* **Required work**:
From start to end, write out the following data exactly, apart from its images.

* **Data records**:
━━━━━━

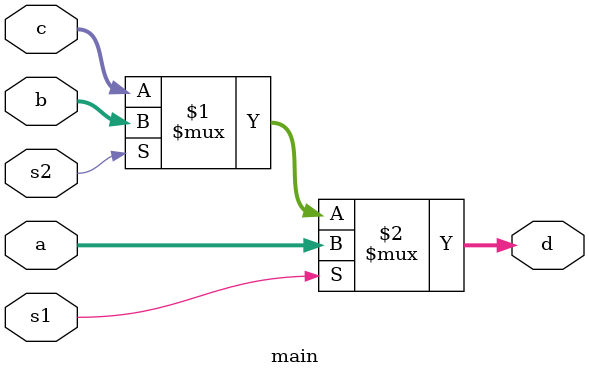
<source format=v>
module main (
  input wire [2:0] a,
  input wire [2:0] b,
  input wire [2:0] c,
  input wire s1,
  input wire s2,
  output wire [2:0] d
);
  assign d = s1 ? a : (s2 ? b : c);
  // assign d = a + b + c;

endmodule


</source>
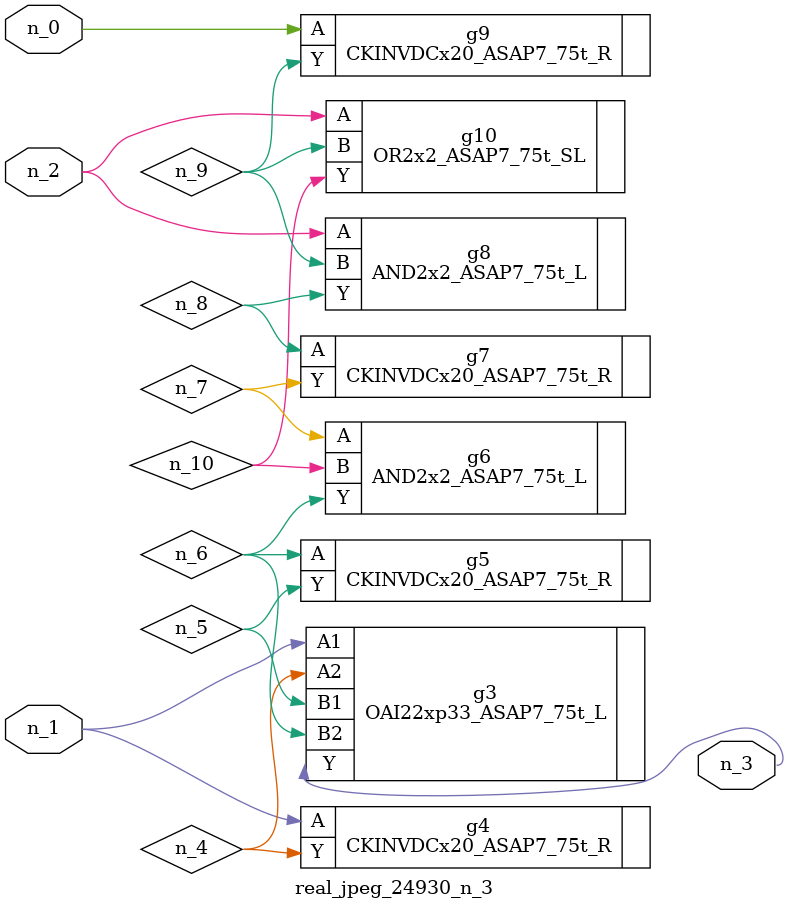
<source format=v>
module real_jpeg_24930_n_3 (n_1, n_0, n_2, n_3);

input n_1;
input n_0;
input n_2;

output n_3;

wire n_5;
wire n_4;
wire n_8;
wire n_6;
wire n_7;
wire n_10;
wire n_9;

CKINVDCx20_ASAP7_75t_R g9 ( 
.A(n_0),
.Y(n_9)
);

OAI22xp33_ASAP7_75t_L g3 ( 
.A1(n_1),
.A2(n_4),
.B1(n_5),
.B2(n_6),
.Y(n_3)
);

CKINVDCx20_ASAP7_75t_R g4 ( 
.A(n_1),
.Y(n_4)
);

AND2x2_ASAP7_75t_L g8 ( 
.A(n_2),
.B(n_9),
.Y(n_8)
);

OR2x2_ASAP7_75t_SL g10 ( 
.A(n_2),
.B(n_9),
.Y(n_10)
);

CKINVDCx20_ASAP7_75t_R g5 ( 
.A(n_6),
.Y(n_5)
);

AND2x2_ASAP7_75t_L g6 ( 
.A(n_7),
.B(n_10),
.Y(n_6)
);

CKINVDCx20_ASAP7_75t_R g7 ( 
.A(n_8),
.Y(n_7)
);


endmodule
</source>
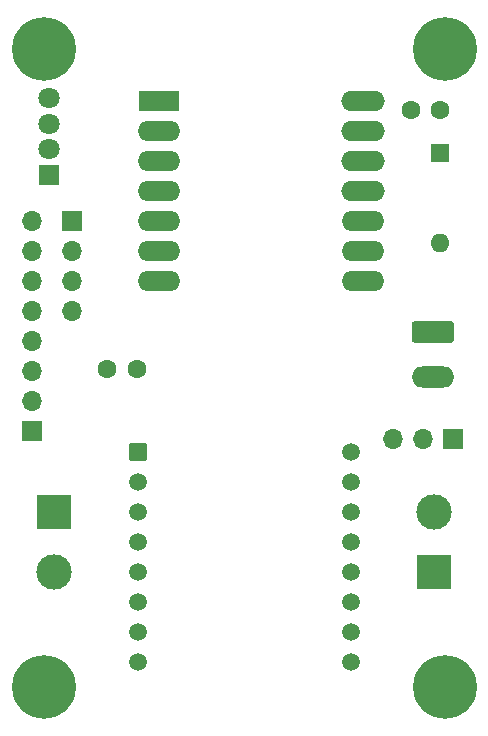
<source format=gbr>
%TF.GenerationSoftware,KiCad,Pcbnew,8.0.5*%
%TF.CreationDate,2024-10-01T15:35:57-03:00*%
%TF.ProjectId,hal9000mainboard,68616c39-3030-4306-9d61-696e626f6172,rev?*%
%TF.SameCoordinates,Original*%
%TF.FileFunction,Soldermask,Top*%
%TF.FilePolarity,Negative*%
%FSLAX46Y46*%
G04 Gerber Fmt 4.6, Leading zero omitted, Abs format (unit mm)*
G04 Created by KiCad (PCBNEW 8.0.5) date 2024-10-01 15:35:57*
%MOMM*%
%LPD*%
G01*
G04 APERTURE LIST*
G04 Aperture macros list*
%AMRoundRect*
0 Rectangle with rounded corners*
0 $1 Rounding radius*
0 $2 $3 $4 $5 $6 $7 $8 $9 X,Y pos of 4 corners*
0 Add a 4 corners polygon primitive as box body*
4,1,4,$2,$3,$4,$5,$6,$7,$8,$9,$2,$3,0*
0 Add four circle primitives for the rounded corners*
1,1,$1+$1,$2,$3*
1,1,$1+$1,$4,$5*
1,1,$1+$1,$6,$7*
1,1,$1+$1,$8,$9*
0 Add four rect primitives between the rounded corners*
20,1,$1+$1,$2,$3,$4,$5,0*
20,1,$1+$1,$4,$5,$6,$7,0*
20,1,$1+$1,$6,$7,$8,$9,0*
20,1,$1+$1,$8,$9,$2,$3,0*%
G04 Aperture macros list end*
%ADD10C,1.600000*%
%ADD11RoundRect,0.250000X-1.550000X0.650000X-1.550000X-0.650000X1.550000X-0.650000X1.550000X0.650000X0*%
%ADD12O,3.600000X1.800000*%
%ADD13R,3.500000X1.700000*%
%ADD14O,3.600000X1.700000*%
%ADD15O,3.700000X1.700000*%
%ADD16R,3.000000X3.000000*%
%ADD17C,3.000000*%
%ADD18C,5.400000*%
%ADD19R,1.600000X1.600000*%
%ADD20O,1.600000X1.600000*%
%ADD21C,1.512000*%
%ADD22RoundRect,0.102000X-0.654000X-0.654000X0.654000X-0.654000X0.654000X0.654000X-0.654000X0.654000X0*%
%ADD23R,1.800000X1.800000*%
%ADD24C,1.800000*%
%ADD25R,1.700000X1.700000*%
%ADD26O,1.700000X1.700000*%
G04 APERTURE END LIST*
D10*
%TO.C,C1*%
X34100000Y-8200000D03*
X36600000Y-8200000D03*
%TD*%
D11*
%TO.C,J1001*%
X36000000Y-27000000D03*
D12*
X36000000Y-30810000D03*
%TD*%
D13*
%TO.C,U1002*%
X12810000Y-7450000D03*
D14*
X12810000Y-9990000D03*
X12810000Y-12530000D03*
X12810000Y-15070000D03*
X12810000Y-17610000D03*
X12810000Y-20150000D03*
X12810000Y-22690000D03*
X30060000Y-22690000D03*
X30060000Y-20150000D03*
X30060000Y-17610000D03*
D15*
X30060000Y-15070000D03*
X30060000Y-12530000D03*
X30060000Y-9990000D03*
X30060000Y-7450000D03*
%TD*%
D16*
%TO.C,J1004*%
X3900000Y-42260000D03*
D17*
X3900000Y-47340000D03*
%TD*%
D18*
%TO.C,REF\u002A\u002A*%
X37000000Y-3000000D03*
%TD*%
D19*
%TO.C,D1001*%
X36600000Y-11800000D03*
D20*
X36600000Y-19420000D03*
%TD*%
D21*
%TO.C,U1001*%
X29017000Y-37110000D03*
X29017000Y-39650000D03*
X29017000Y-42190000D03*
X29017000Y-44730000D03*
X29017000Y-47270000D03*
X29017000Y-49810000D03*
X29017000Y-52350000D03*
X29017000Y-54890000D03*
X10983000Y-54890000D03*
X10983000Y-52350000D03*
X10983000Y-49810000D03*
X10983000Y-47270000D03*
X10983000Y-44730000D03*
X10983000Y-42190000D03*
X10983000Y-39650000D03*
D22*
X10983000Y-37110000D03*
%TD*%
D23*
%TO.C,D1003*%
X3440000Y-13680000D03*
D24*
X3440000Y-11521000D03*
X3440000Y-9362000D03*
X3440000Y-7203000D03*
%TD*%
D18*
%TO.C,REF\u002A\u002A*%
X3000000Y-3000000D03*
%TD*%
%TO.C,REF\u002A\u002A*%
X3000000Y-57000000D03*
%TD*%
D10*
%TO.C,C1001*%
X10900000Y-30100000D03*
X8400000Y-30100000D03*
%TD*%
D18*
%TO.C,REF\u002A\u002A*%
X37000000Y-57000000D03*
%TD*%
D16*
%TO.C,J1003*%
X36100000Y-47340000D03*
D17*
X36100000Y-42260000D03*
%TD*%
D25*
%TO.C,J1002*%
X5400000Y-17600000D03*
D26*
X5400000Y-20140000D03*
X5400000Y-22680000D03*
X5400000Y-25220000D03*
%TD*%
D25*
%TO.C,J1006*%
X2000000Y-35355000D03*
D26*
X2000000Y-32815000D03*
X2000000Y-30275000D03*
X2000000Y-27735000D03*
X2000000Y-25195000D03*
X2000000Y-22655000D03*
X2000000Y-20115000D03*
X2000000Y-17575000D03*
%TD*%
D25*
%TO.C,J1005*%
X37680000Y-36000000D03*
D26*
X35140000Y-36000000D03*
X32600000Y-36000000D03*
%TD*%
M02*

</source>
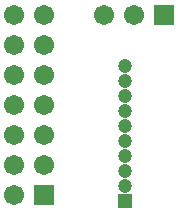
<source format=gbs>
%FSDAX24Y24*%
%MOIN*%
%SFA1B1*%

%IPPOS*%
%ADD19C,0.067100*%
%ADD20R,0.067100X0.067100*%
%ADD21R,0.047400X0.047400*%
%ADD22C,0.047400*%
%ADD23R,0.067100X0.067100*%
%LNprogrammer-1*%
%LPD*%
G54D19*
X000800Y007400D03*
X001800D03*
X000800Y006400D03*
X001800D03*
X000800Y005400D03*
X001800D03*
X000800Y004400D03*
X001800D03*
X000800Y003400D03*
X001800D03*
X000800Y002400D03*
X001800D03*
X000800Y001400D03*
X004800Y007400D03*
X003800D03*
G54D20*
X001800Y001400D03*
G54D21*
X004500Y001200D03*
G54D22*
X004500Y001700D03*
Y002200D03*
Y002700D03*
Y003200D03*
Y003700D03*
Y004200D03*
Y004700D03*
Y005200D03*
Y005700D03*
G54D23*
X005800Y007400D03*
M02*
</source>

━━━━━━

* **Answer section**:
<source format=v>
module main (
  input wire [2:0] a,
  input wire [2:0] b,
  input wire [2:0] c,
  input wire s1,
  input wire s2,
  output wire [2:0] d
);
  assign d = s1 ? a : (s2 ? b : c);
  // assign d = a + b + c;

endmodule


</source>
<source format=v>
module real_jpeg_24930_n_3 (n_1, n_0, n_2, n_3);

input n_1;
input n_0;
input n_2;

output n_3;

wire n_5;
wire n_4;
wire n_8;
wire n_6;
wire n_7;
wire n_10;
wire n_9;

CKINVDCx20_ASAP7_75t_R g9 ( 
.A(n_0),
.Y(n_9)
);

OAI22xp33_ASAP7_75t_L g3 ( 
.A1(n_1),
.A2(n_4),
.B1(n_5),
.B2(n_6),
.Y(n_3)
);

CKINVDCx20_ASAP7_75t_R g4 ( 
.A(n_1),
.Y(n_4)
);

AND2x2_ASAP7_75t_L g8 ( 
.A(n_2),
.B(n_9),
.Y(n_8)
);

OR2x2_ASAP7_75t_SL g10 ( 
.A(n_2),
.B(n_9),
.Y(n_10)
);

CKINVDCx20_ASAP7_75t_R g5 ( 
.A(n_6),
.Y(n_5)
);

AND2x2_ASAP7_75t_L g6 ( 
.A(n_7),
.B(n_10),
.Y(n_6)
);

CKINVDCx20_ASAP7_75t_R g7 ( 
.A(n_8),
.Y(n_7)
);


endmodule
</source>
<source format=gbr>
%TF.GenerationSoftware,KiCad,Pcbnew,8.0.5*%
%TF.CreationDate,2024-10-01T15:35:57-03:00*%
%TF.ProjectId,hal9000mainboard,68616c39-3030-4306-9d61-696e626f6172,rev?*%
%TF.SameCoordinates,Original*%
%TF.FileFunction,Soldermask,Top*%
%TF.FilePolarity,Negative*%
%FSLAX46Y46*%
G04 Gerber Fmt 4.6, Leading zero omitted, Abs format (unit mm)*
G04 Created by KiCad (PCBNEW 8.0.5) date 2024-10-01 15:35:57*
%MOMM*%
%LPD*%
G01*
G04 APERTURE LIST*
G04 Aperture macros list*
%AMRoundRect*
0 Rectangle with rounded corners*
0 $1 Rounding radius*
0 $2 $3 $4 $5 $6 $7 $8 $9 X,Y pos of 4 corners*
0 Add a 4 corners polygon primitive as box body*
4,1,4,$2,$3,$4,$5,$6,$7,$8,$9,$2,$3,0*
0 Add four circle primitives for the rounded corners*
1,1,$1+$1,$2,$3*
1,1,$1+$1,$4,$5*
1,1,$1+$1,$6,$7*
1,1,$1+$1,$8,$9*
0 Add four rect primitives between the rounded corners*
20,1,$1+$1,$2,$3,$4,$5,0*
20,1,$1+$1,$4,$5,$6,$7,0*
20,1,$1+$1,$6,$7,$8,$9,0*
20,1,$1+$1,$8,$9,$2,$3,0*%
G04 Aperture macros list end*
%ADD10C,1.600000*%
%ADD11RoundRect,0.250000X-1.550000X0.650000X-1.550000X-0.650000X1.550000X-0.650000X1.550000X0.650000X0*%
%ADD12O,3.600000X1.800000*%
%ADD13R,3.500000X1.700000*%
%ADD14O,3.600000X1.700000*%
%ADD15O,3.700000X1.700000*%
%ADD16R,3.000000X3.000000*%
%ADD17C,3.000000*%
%ADD18C,5.400000*%
%ADD19R,1.600000X1.600000*%
%ADD20O,1.600000X1.600000*%
%ADD21C,1.512000*%
%ADD22RoundRect,0.102000X-0.654000X-0.654000X0.654000X-0.654000X0.654000X0.654000X-0.654000X0.654000X0*%
%ADD23R,1.800000X1.800000*%
%ADD24C,1.800000*%
%ADD25R,1.700000X1.700000*%
%ADD26O,1.700000X1.700000*%
G04 APERTURE END LIST*
D10*
%TO.C,C1*%
X34100000Y-8200000D03*
X36600000Y-8200000D03*
%TD*%
D11*
%TO.C,J1001*%
X36000000Y-27000000D03*
D12*
X36000000Y-30810000D03*
%TD*%
D13*
%TO.C,U1002*%
X12810000Y-7450000D03*
D14*
X12810000Y-9990000D03*
X12810000Y-12530000D03*
X12810000Y-15070000D03*
X12810000Y-17610000D03*
X12810000Y-20150000D03*
X12810000Y-22690000D03*
X30060000Y-22690000D03*
X30060000Y-20150000D03*
X30060000Y-17610000D03*
D15*
X30060000Y-15070000D03*
X30060000Y-12530000D03*
X30060000Y-9990000D03*
X30060000Y-7450000D03*
%TD*%
D16*
%TO.C,J1004*%
X3900000Y-42260000D03*
D17*
X3900000Y-47340000D03*
%TD*%
D18*
%TO.C,REF\u002A\u002A*%
X37000000Y-3000000D03*
%TD*%
D19*
%TO.C,D1001*%
X36600000Y-11800000D03*
D20*
X36600000Y-19420000D03*
%TD*%
D21*
%TO.C,U1001*%
X29017000Y-37110000D03*
X29017000Y-39650000D03*
X29017000Y-42190000D03*
X29017000Y-44730000D03*
X29017000Y-47270000D03*
X29017000Y-49810000D03*
X29017000Y-52350000D03*
X29017000Y-54890000D03*
X10983000Y-54890000D03*
X10983000Y-52350000D03*
X10983000Y-49810000D03*
X10983000Y-47270000D03*
X10983000Y-44730000D03*
X10983000Y-42190000D03*
X10983000Y-39650000D03*
D22*
X10983000Y-37110000D03*
%TD*%
D23*
%TO.C,D1003*%
X3440000Y-13680000D03*
D24*
X3440000Y-11521000D03*
X3440000Y-9362000D03*
X3440000Y-7203000D03*
%TD*%
D18*
%TO.C,REF\u002A\u002A*%
X3000000Y-3000000D03*
%TD*%
%TO.C,REF\u002A\u002A*%
X3000000Y-57000000D03*
%TD*%
D10*
%TO.C,C1001*%
X10900000Y-30100000D03*
X8400000Y-30100000D03*
%TD*%
D18*
%TO.C,REF\u002A\u002A*%
X37000000Y-57000000D03*
%TD*%
D16*
%TO.C,J1003*%
X36100000Y-47340000D03*
D17*
X36100000Y-42260000D03*
%TD*%
D25*
%TO.C,J1002*%
X5400000Y-17600000D03*
D26*
X5400000Y-20140000D03*
X5400000Y-22680000D03*
X5400000Y-25220000D03*
%TD*%
D25*
%TO.C,J1006*%
X2000000Y-35355000D03*
D26*
X2000000Y-32815000D03*
X2000000Y-30275000D03*
X2000000Y-27735000D03*
X2000000Y-25195000D03*
X2000000Y-22655000D03*
X2000000Y-20115000D03*
X2000000Y-17575000D03*
%TD*%
D25*
%TO.C,J1005*%
X37680000Y-36000000D03*
D26*
X35140000Y-36000000D03*
X32600000Y-36000000D03*
%TD*%
M02*

</source>
<source format=gbs>
%FSDAX24Y24*%
%MOIN*%
%SFA1B1*%

%IPPOS*%
%ADD19C,0.067100*%
%ADD20R,0.067100X0.067100*%
%ADD21R,0.047400X0.047400*%
%ADD22C,0.047400*%
%ADD23R,0.067100X0.067100*%
%LNprogrammer-1*%
%LPD*%
G54D19*
X000800Y007400D03*
X001800D03*
X000800Y006400D03*
X001800D03*
X000800Y005400D03*
X001800D03*
X000800Y004400D03*
X001800D03*
X000800Y003400D03*
X001800D03*
X000800Y002400D03*
X001800D03*
X000800Y001400D03*
X004800Y007400D03*
X003800D03*
G54D20*
X001800Y001400D03*
G54D21*
X004500Y001200D03*
G54D22*
X004500Y001700D03*
Y002200D03*
Y002700D03*
Y003200D03*
Y003700D03*
Y004200D03*
Y004700D03*
Y005200D03*
Y005700D03*
G54D23*
X005800Y007400D03*
M02*
</source>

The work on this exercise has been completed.